All not lost in Felton’s departure

There’s no sense in berating men’s basketball head coach Dennis Felton for bolting to the University of Georgia. Especially after the Bulldogs laid out 700,000 bones for his services.

Felton is chasing his dream to coach big time college basketball. He’ll do it in one of Division I’s power conferences, in one of the nation’s finest Southern college towns, at a scandal-ridden school whose supporters and administrators will grant Felton a lengthy grace period to lead Georgia back into the Top 25.

Toss in a 75 percent pay raise, and Felton had a deal no young coach could reject.

In a way, Western now offers an equally attractive package. Felton’s five-year rebuilding effort thrust Western hoops into the national spotlight. Young coaches see a tradition-rich program that pays well, goes to the NCAA Tournament and has a history of placing coaches at higher profile schools.

And thanks to a brilliant clause in Felton’s contract with Western, the Hilltoppers are guaranteed that which all of the so-called mid-major programs covet: a home-and-home series against a member of a power conference.

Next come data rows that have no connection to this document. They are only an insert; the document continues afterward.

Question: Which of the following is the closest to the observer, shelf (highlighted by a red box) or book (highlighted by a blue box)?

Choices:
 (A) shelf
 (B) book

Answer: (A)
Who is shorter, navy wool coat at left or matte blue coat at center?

While at Western, Felton lamented the difficulty in scheduling games against upper-level programs. He had to leave to do it, but he finally pulled it off. Western will battle Georgia, of the Southeastern Conference, at least four times in a series that must begin within two seasons.

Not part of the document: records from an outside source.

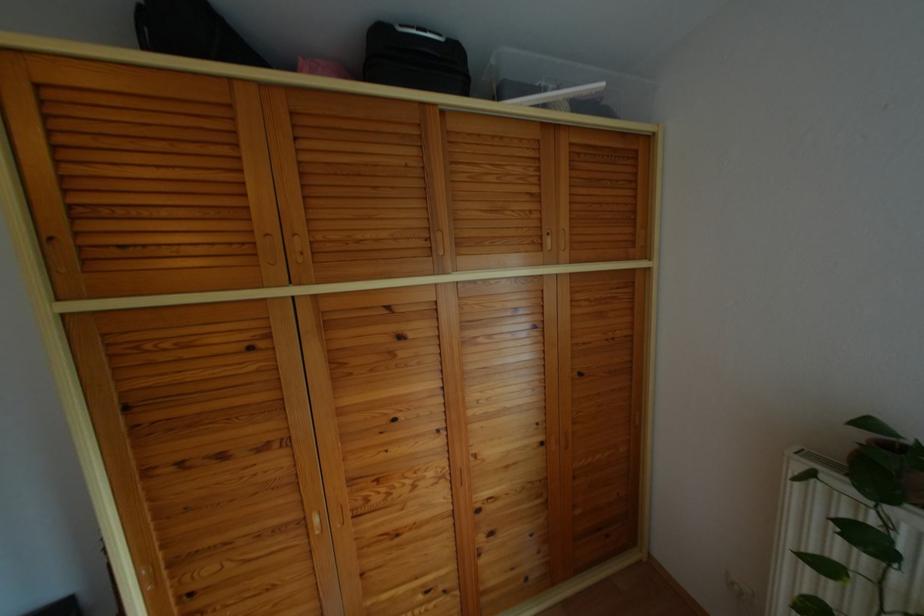
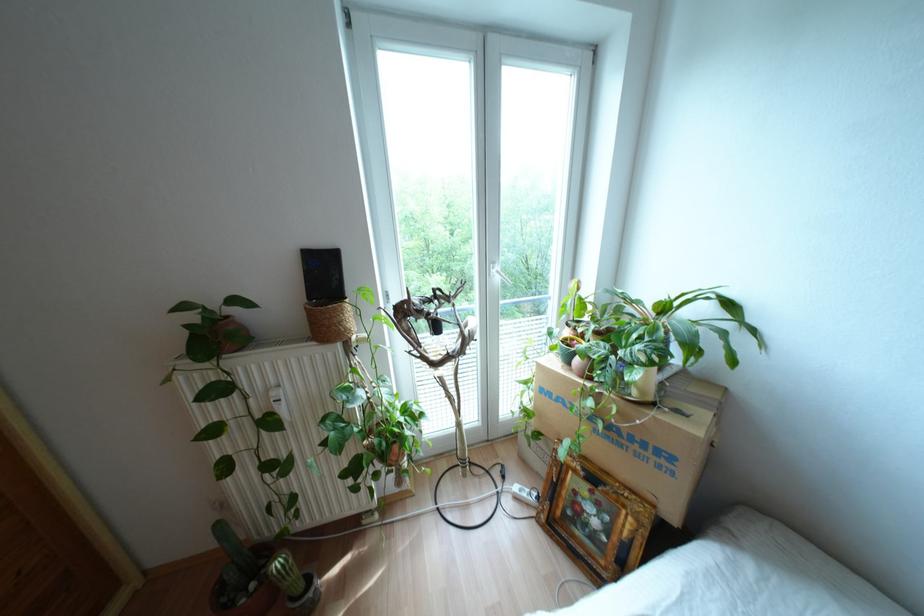
Question: The images are taken continuously from a first-person perspective. In which direction is your viewpoint rotating?

Choices:
 (A) Left
 (B) Right
 (C) Up
 (D) Down

Answer: (B)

Whoever replaces Felton will take over a program teeming with the potential for sustained success. Not to diminish Felton’s efforts on the Hill, but the new coach’s fresh leadership could guide the Hilltoppers to even greater heights.

In the meantime, congratulations and good luck to Coach Felton. We’ll be anxiously awaiting your return to Diddle Arena, Bulldogs in tow.

But don’t forget those victories over Kentucky and Auburn during your days at Western.

We’ve done pretty well lately against the big, bad SEC.

There’s no reason we can’t add Georgia to that list.

This editorial represents the majority opinion of the Herald’s 10-member board of student editors.